● **Your objective**
Starting at the top of the entries, restate word for word each line up to and including the one with "bir kelime olmuştur.".

Data shown below:

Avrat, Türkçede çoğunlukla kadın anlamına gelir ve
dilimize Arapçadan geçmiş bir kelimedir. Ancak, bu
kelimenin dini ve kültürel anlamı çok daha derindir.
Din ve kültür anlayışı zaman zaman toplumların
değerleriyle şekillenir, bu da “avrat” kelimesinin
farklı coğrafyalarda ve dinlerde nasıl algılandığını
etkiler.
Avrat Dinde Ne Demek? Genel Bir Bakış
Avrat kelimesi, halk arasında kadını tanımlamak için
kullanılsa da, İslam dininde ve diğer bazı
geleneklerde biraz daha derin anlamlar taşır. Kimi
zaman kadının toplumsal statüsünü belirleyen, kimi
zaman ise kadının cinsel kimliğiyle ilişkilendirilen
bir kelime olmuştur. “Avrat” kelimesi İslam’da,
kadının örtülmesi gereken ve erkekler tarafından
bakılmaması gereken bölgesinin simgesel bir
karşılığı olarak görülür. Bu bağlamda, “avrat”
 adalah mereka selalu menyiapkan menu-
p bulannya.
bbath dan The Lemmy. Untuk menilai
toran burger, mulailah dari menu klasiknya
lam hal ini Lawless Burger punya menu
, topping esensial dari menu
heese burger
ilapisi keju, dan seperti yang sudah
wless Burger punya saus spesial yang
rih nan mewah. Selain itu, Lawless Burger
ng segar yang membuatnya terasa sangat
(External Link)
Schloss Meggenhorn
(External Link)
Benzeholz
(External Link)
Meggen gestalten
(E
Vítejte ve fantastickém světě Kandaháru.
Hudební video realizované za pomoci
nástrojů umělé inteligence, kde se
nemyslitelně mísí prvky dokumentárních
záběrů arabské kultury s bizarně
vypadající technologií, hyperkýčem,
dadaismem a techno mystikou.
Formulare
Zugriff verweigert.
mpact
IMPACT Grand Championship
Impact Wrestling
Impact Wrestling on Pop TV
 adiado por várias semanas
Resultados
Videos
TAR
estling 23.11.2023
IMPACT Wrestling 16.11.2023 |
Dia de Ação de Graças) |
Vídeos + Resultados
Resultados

End of Data shown.

● **Written response**
Avrat, Türkçede çoğunlukla kadın anlamına gelir ve
dilimize Arapçadan geçmiş bir kelimedir. Ancak, bu
kelimenin dini ve kültürel anlamı çok daha derindir.
Din ve kültür anlayışı zaman zaman toplumların
değerleriyle şekillenir, bu da “avrat” kelimesinin
farklı coğrafyalarda ve dinlerde nasıl algılandığını
etkiler.
Avrat Dinde Ne Demek? Genel Bir Bakış
Avrat kelimesi, halk arasında kadını tanımlamak için
kullanılsa da, İslam dininde ve diğer bazı
geleneklerde biraz daha derin anlamlar taşır. Kimi
zaman kadının toplumsal statüsünü belirleyen, kimi
zaman ise kadının cinsel kimliğiyle ilişkilendirilen
bir kelime olmuştur. “Avrat” kelimesi İslam’da,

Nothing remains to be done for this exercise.